Figure 4. Structural comparison of IP39 protomers.

(a) EM density map containing approximately two unit cells is shown by mesh representation at 1.4σ, viewed from the luminal side. Unique molecular densities in strand B are coloured magenta (Mol1), cyan (Mol2) and yellow (Mol3). The molecules shown with the same colours are related by crystallographic symmetry. The black bar represents 20 Å. (b,c) Only the EM density of the three coloured molecules in a are shown by removing the other densities for clarity and viewed nearly parallel to the membrane plane (b). The three isolated molecules are superimposed (c) and the two sides of the densities are indicated as ’Nock‘ and ’Point‘. The black bars represent 10 Å. (d,e) Ribbon models of a four-helical bundle protein (PDB: 2UUI) are fitted to the EM density map (light grey mesh contoured at 1.3σ, putative transmembrane region only) of the three molecules in strand B. The fitted model helices are represented by magenta, cyan and yellow ribbons superimposed on Mol1, 2 and 3, respectively, viewed perpendicular (d, from the same direction with a) and parallel (e, the upper side is the ’Nock‘ side) to the membrane plane. The white bars represent 10 Å. (f) A schematic diagram representing the arrangement, directions and spacing of the IP39 protomers in a single strand viewed perpendicular to the membrane plane by the black and white circles. The black semicircular side indicates the large protruding side in the cytosolic region of the IP39 proteins.

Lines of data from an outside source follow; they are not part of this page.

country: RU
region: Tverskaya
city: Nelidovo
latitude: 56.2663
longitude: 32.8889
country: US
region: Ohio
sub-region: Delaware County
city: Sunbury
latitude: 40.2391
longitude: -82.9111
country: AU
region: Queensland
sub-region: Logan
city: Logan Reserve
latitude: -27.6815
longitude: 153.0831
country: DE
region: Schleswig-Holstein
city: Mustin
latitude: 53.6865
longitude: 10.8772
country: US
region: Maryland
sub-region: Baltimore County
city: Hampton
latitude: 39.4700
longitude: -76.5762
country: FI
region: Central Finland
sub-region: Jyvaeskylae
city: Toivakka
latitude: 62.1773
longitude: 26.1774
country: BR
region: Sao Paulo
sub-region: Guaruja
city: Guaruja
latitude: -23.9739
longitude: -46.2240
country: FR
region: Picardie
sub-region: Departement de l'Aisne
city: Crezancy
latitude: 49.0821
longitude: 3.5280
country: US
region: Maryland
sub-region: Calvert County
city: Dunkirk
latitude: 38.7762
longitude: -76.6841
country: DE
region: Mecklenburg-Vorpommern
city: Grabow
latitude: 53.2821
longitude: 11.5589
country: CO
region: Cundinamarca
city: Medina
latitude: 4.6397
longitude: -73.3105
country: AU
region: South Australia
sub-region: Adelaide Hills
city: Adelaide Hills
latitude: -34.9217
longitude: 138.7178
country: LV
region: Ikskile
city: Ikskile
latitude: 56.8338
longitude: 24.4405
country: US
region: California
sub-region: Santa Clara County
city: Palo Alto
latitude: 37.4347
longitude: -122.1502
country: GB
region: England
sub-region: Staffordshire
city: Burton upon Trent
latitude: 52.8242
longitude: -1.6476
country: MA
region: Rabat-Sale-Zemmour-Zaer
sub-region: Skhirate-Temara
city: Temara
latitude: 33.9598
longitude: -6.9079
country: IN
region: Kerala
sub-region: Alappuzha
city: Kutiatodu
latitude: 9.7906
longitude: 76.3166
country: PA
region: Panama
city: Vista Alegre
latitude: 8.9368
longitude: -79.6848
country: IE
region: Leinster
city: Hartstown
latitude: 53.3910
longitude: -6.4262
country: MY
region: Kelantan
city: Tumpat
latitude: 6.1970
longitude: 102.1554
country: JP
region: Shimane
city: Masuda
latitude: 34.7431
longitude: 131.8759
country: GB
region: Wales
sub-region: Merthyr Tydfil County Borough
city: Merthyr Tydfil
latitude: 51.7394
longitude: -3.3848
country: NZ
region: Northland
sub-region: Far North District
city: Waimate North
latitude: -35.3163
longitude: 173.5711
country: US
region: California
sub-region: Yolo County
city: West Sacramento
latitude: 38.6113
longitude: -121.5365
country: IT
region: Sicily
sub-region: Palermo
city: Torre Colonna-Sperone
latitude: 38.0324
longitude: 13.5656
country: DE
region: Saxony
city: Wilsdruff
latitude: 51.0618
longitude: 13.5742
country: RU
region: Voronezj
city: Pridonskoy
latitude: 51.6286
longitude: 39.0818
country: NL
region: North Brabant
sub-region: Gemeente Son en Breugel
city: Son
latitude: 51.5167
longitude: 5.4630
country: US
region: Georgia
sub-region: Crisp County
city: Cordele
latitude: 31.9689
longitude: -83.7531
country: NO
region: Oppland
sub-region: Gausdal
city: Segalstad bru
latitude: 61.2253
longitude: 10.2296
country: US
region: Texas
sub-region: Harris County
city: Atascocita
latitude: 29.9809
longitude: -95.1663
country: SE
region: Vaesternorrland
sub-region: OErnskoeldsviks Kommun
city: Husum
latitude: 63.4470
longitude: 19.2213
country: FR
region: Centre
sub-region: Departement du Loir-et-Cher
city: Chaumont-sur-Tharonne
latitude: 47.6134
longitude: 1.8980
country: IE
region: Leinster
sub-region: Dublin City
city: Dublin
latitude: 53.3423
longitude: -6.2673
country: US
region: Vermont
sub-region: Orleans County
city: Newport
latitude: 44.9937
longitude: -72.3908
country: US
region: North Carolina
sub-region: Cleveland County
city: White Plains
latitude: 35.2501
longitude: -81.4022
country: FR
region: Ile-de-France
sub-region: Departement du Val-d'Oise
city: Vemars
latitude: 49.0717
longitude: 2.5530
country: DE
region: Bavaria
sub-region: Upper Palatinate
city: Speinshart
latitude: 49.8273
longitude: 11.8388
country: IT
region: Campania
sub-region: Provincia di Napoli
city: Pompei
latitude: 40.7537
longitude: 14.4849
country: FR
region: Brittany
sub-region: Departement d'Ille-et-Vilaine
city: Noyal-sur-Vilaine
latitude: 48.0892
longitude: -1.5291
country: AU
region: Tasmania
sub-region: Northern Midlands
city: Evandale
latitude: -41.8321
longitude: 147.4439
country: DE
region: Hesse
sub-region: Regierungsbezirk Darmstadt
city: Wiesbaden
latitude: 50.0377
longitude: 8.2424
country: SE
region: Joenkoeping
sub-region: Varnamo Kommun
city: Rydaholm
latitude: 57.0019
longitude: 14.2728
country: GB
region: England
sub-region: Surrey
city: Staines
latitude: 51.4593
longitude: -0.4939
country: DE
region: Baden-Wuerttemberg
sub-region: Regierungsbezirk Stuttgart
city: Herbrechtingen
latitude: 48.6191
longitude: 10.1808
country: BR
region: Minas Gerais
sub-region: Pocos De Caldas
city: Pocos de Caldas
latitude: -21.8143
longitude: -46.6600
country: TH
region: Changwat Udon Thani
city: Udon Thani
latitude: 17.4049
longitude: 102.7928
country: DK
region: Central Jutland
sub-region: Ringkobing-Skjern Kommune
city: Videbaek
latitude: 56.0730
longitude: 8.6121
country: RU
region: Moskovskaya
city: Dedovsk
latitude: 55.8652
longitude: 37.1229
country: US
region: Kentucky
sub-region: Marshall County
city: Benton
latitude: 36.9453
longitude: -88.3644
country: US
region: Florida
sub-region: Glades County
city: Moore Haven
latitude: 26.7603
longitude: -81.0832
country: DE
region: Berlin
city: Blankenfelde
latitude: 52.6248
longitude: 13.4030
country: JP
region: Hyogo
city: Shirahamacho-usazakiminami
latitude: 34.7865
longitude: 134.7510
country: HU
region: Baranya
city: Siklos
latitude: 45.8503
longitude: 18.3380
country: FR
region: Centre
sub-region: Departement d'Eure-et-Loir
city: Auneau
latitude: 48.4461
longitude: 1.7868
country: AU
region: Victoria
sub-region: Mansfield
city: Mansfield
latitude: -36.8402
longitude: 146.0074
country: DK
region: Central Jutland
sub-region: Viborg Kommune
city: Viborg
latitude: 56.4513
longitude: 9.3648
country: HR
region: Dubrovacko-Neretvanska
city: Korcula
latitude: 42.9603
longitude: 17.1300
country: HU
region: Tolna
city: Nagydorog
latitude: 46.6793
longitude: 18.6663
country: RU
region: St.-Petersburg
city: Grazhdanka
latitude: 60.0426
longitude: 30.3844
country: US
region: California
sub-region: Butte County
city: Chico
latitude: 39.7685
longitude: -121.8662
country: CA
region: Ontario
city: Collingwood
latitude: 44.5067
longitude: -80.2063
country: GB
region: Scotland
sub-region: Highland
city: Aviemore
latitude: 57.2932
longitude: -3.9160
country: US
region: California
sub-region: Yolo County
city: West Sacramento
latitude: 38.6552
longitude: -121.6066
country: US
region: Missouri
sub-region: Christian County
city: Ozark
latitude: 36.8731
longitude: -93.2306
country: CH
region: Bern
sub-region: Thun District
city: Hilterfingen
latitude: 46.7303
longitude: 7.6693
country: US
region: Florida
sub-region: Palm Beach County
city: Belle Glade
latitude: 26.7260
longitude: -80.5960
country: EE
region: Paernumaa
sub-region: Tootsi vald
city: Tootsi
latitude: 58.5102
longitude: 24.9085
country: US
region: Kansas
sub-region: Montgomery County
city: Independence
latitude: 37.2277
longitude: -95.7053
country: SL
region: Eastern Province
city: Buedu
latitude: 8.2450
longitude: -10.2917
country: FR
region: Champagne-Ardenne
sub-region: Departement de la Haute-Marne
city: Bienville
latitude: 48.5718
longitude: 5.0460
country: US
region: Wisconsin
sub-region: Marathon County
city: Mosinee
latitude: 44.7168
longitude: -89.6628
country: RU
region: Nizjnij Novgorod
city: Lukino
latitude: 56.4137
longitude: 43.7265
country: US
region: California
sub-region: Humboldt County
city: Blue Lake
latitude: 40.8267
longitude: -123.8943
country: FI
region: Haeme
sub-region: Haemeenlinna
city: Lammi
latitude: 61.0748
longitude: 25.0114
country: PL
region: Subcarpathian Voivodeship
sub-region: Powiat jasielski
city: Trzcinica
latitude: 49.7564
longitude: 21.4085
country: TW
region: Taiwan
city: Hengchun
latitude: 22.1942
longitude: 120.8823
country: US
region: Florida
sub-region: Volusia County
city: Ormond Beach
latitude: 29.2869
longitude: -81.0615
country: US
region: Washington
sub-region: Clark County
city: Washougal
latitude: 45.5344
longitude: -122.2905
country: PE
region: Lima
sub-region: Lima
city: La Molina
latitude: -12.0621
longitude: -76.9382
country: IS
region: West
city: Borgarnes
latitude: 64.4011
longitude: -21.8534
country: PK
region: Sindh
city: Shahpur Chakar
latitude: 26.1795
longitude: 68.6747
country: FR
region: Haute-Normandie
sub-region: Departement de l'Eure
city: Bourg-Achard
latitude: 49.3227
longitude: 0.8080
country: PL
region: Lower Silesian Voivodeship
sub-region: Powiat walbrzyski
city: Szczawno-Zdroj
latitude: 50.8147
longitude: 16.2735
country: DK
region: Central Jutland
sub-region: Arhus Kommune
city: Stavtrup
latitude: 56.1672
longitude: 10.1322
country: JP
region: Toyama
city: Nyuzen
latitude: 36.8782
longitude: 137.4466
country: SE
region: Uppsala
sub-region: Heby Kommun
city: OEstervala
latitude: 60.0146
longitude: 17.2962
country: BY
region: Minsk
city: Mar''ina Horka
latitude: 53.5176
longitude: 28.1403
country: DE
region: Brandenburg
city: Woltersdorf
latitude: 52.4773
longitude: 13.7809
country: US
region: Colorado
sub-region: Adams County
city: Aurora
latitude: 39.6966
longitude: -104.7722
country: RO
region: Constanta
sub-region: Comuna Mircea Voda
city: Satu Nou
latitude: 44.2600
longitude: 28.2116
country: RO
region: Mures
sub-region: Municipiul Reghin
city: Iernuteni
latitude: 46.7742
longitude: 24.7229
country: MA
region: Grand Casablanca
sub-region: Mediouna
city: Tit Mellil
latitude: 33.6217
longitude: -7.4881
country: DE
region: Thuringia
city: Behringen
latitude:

Figure 5. Anti-phosphotyrosine Fab antibody distinguishes the intracellular side of the IP39 structures.

(a,b) Projection maps merged from the non-tilted images of IP39 crystals (a) and IP39 crystals with Fab fragments of anti-phosphotyrosine antibody (b). Red arrows indicate the prominent disappearance of the lines of the projection densities with the addition of Fab. The black bars represent 40 Å. (c,d) Three-dimensional maps reconstituted from 0–45° images of IP39 crystals (grey mesh) and IP39 crystals with Fab fragments of anti-phosphotyrosine antibody (green surface) are superimposed. The resolution limits of the two maps are cutoff at 10 Å. The EM maps are viewed perpendicular (c, from the luminal side) and parallel (d) to the membrane plane. Red and black arrows indicate the regions of the bridge-like protrusion in strands A and B, respectively. The black bars represent 40 Å.

Figure 6. Combination of four different interaction modes forms a linear strand.

(a) A schematic diagram showing the arrangement of the IP39 protomers as shown in Fig. 4f. The four coloured rectangles distinguish the different pairs of interacting molecules. (b–e) The respective pairs of molecules shown in a are extracted (upper panels) and the corresponding EM density maps are represented by transparent surfaces with the fitted model helices superimposed (lower panels). The maps of Mol1-Mol2 (b), Mol2-Mol3 (c) and Mol3-Mol1 (d) are viewed perpendicular to the membrane planes from their intracellular sides, and the map of Mol1-Mol1 (e) is viewed slightly diagonally from the intracellular side. The black open arrow indicates the overlaid area of the Mol3 protrusion on the cytosolic region of Mol2. The surface colour codes are the same as in Fig. 4a. The black bars represent 10 Å.